(Work to be completed)
Present the text of the items below as a single numbered list, one line per entry, omitting blank lines and the picture placeholders.

(Listed entries)

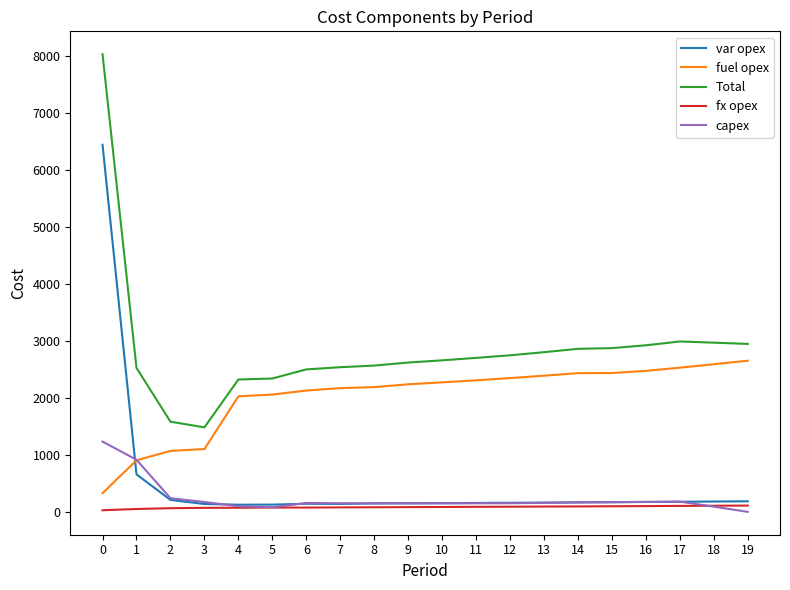

How many categories are shown in the chart?

20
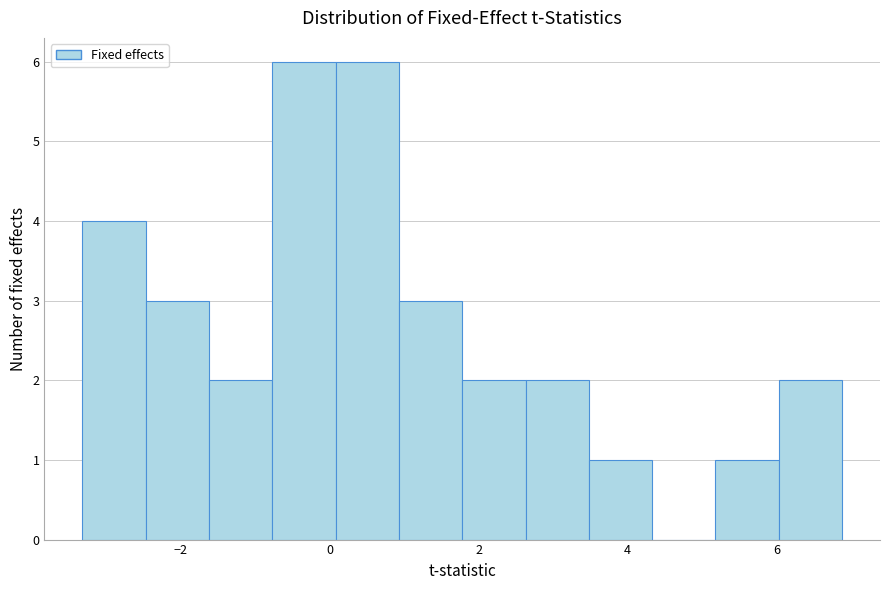

Reading left to right, list every bar in this chart as the range it spans on the x-axis followed by its height. Neither the bar edges nor the heights are printed on the chart, so give them approximately, as read against the axes.

-3.4 to -2.4: 4
-2.4 to -1.6: 3
-1.6 to -0.8: 2
-0.8 to 0.0: 6
0.0 to 1.0: 6
1.0 to 1.8: 3
1.8 to 2.6: 2
2.6 to 3.4: 2
3.4 to 4.4: 1
4.4 to 5.2: 0
5.2 to 6.0: 1
6.0 to 6.8: 2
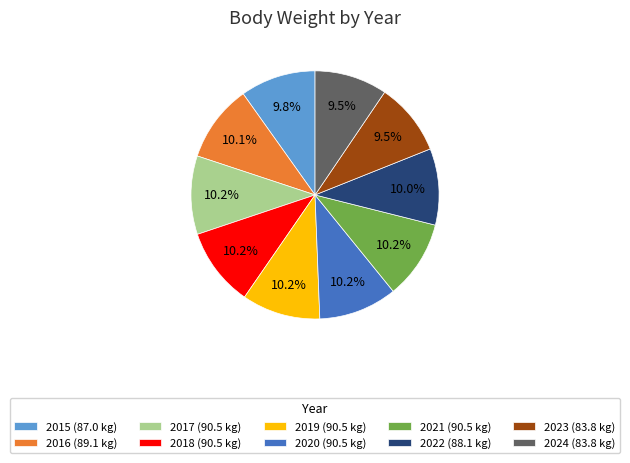

To the nearest percent, what portion does 2015 represent?

10%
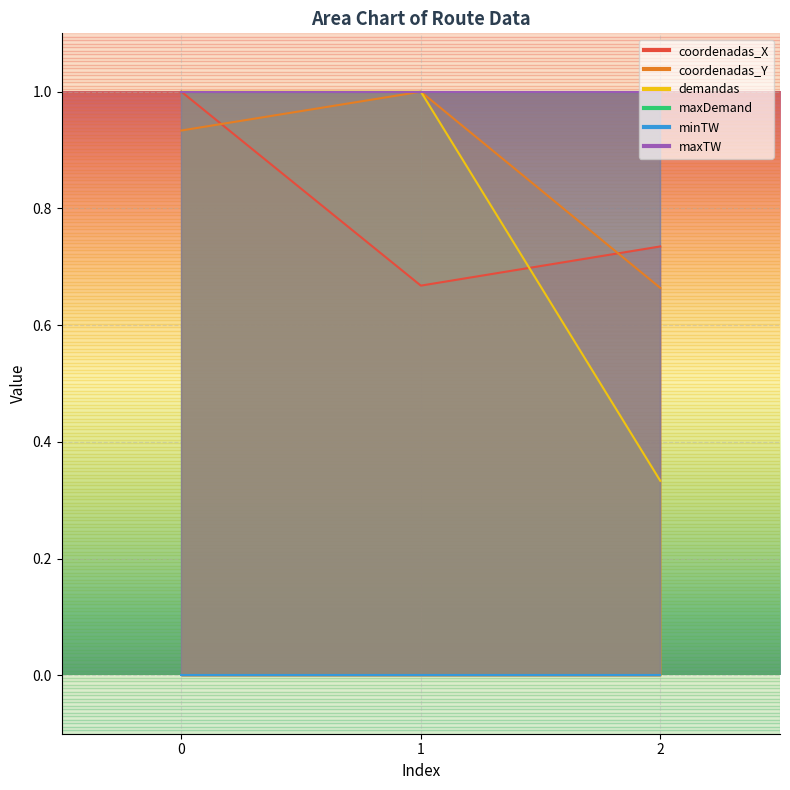

The coordenadas_Y series shows 1.6 at 1. True or false?

False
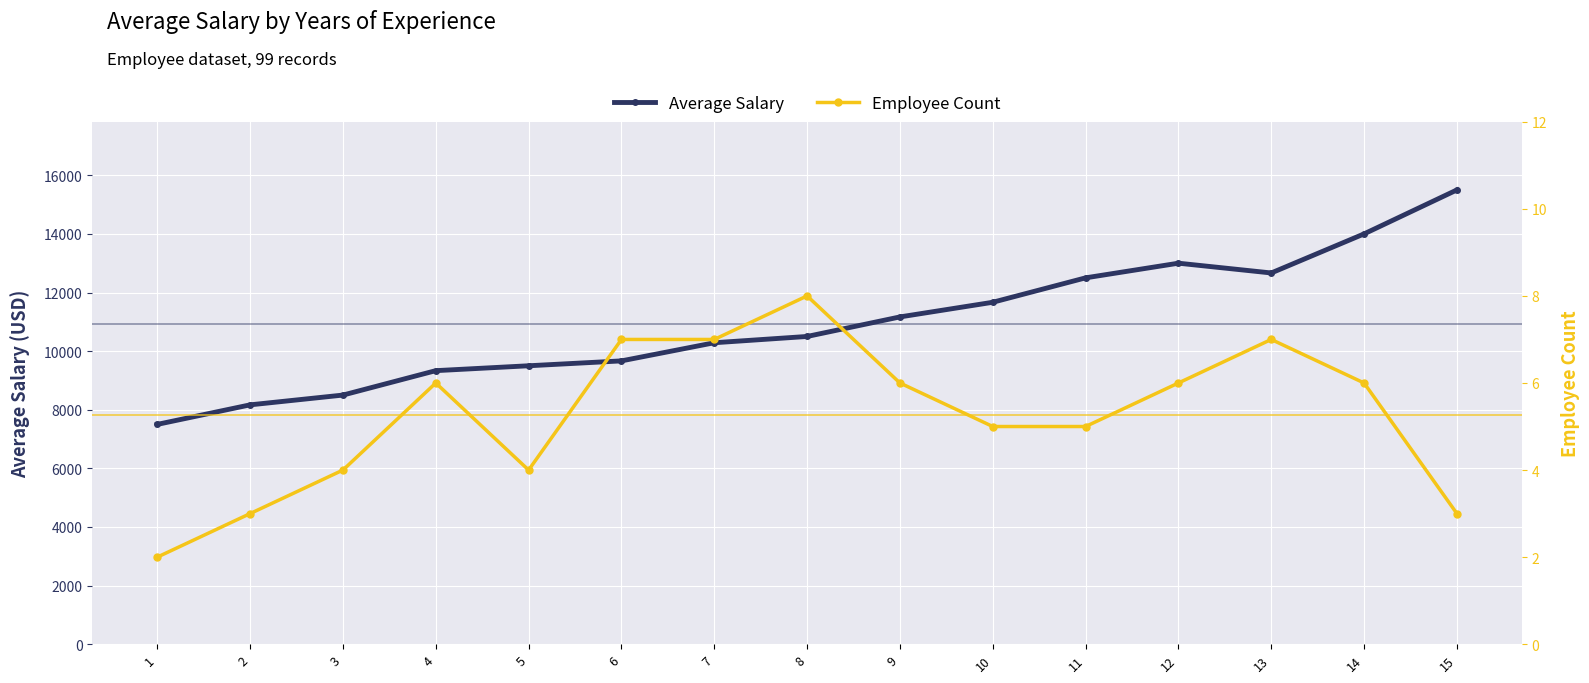

True or false: Average Salary and Employee Count intersect in this chart.

False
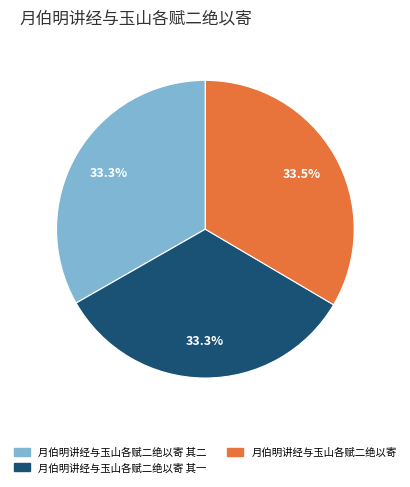

The 月伯明讲经与玉山各赋二绝以寄 slice represents 27% of the pie. True or false?

False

(Answer)
1. How many categories are shown in the chart?
2. 20
3. Reading left to right, list every bar in this chart as the range it spans on the x-axis followed by its height. Neither the bar edges nor the heights are printed on the chart, so give them approximately, as read against the axes.
4. -3.4 to -2.4: 4
5. -2.4 to -1.6: 3
6. -1.6 to -0.8: 2
7. -0.8 to 0.0: 6
8. 0.0 to 1.0: 6
9. 1.0 to 1.8: 3
10. 1.8 to 2.6: 2
11. 2.6 to 3.4: 2
12. 3.4 to 4.4: 1
13. 4.4 to 5.2: 0
14. 5.2 to 6.0: 1
15. 6.0 to 6.8: 2
16. To the nearest percent, what portion does 2015 represent?
17. 10%
18. The coordenadas_Y series shows 1.6 at 1. True or false?
19. False
20. True or false: Average Salary and Employee Count intersect in this chart.
21. False
22. The 月伯明讲经与玉山各赋二绝以寄 slice represents 27% of the pie. True or false?
23. False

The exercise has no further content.